Go through the data and report each line that holds the string "Teil".
◇ ◇ ◇
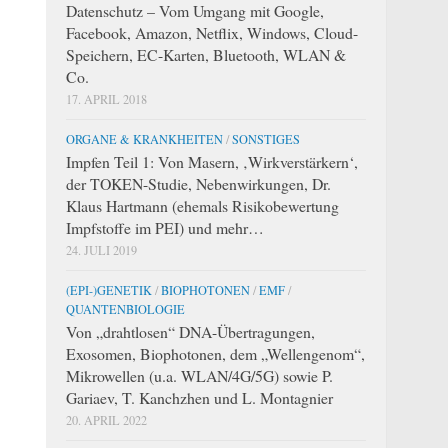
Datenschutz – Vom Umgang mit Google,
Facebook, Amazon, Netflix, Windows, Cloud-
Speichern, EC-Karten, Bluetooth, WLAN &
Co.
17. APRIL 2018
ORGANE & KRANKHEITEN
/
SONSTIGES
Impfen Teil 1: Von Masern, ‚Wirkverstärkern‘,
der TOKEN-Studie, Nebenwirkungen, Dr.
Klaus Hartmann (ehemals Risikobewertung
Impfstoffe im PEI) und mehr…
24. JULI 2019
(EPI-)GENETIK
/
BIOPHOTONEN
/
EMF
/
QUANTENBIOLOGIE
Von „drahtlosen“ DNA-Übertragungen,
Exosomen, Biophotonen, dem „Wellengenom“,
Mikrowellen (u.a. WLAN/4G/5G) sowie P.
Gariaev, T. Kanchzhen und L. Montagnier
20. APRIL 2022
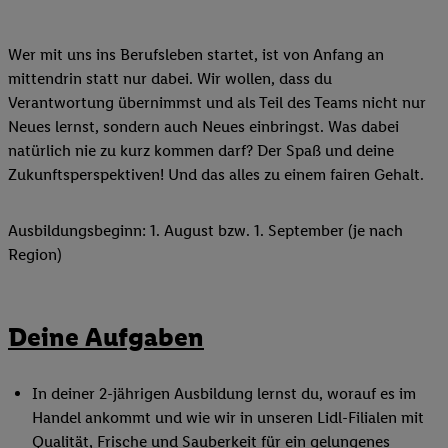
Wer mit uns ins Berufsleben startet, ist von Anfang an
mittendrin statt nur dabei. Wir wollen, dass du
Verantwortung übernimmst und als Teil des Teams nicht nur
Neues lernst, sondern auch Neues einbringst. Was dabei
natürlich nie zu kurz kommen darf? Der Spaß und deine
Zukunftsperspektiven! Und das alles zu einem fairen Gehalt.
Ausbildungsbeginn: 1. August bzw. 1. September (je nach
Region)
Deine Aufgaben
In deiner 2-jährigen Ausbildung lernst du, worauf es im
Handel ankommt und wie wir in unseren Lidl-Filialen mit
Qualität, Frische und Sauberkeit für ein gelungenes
◇ ◇ ◇
§ **Answer to the problem**
Impfen Teil 1: Von Masern, ‚Wirkverstärkern‘,
Verantwortung übernimmst und als Teil des Teams nicht nur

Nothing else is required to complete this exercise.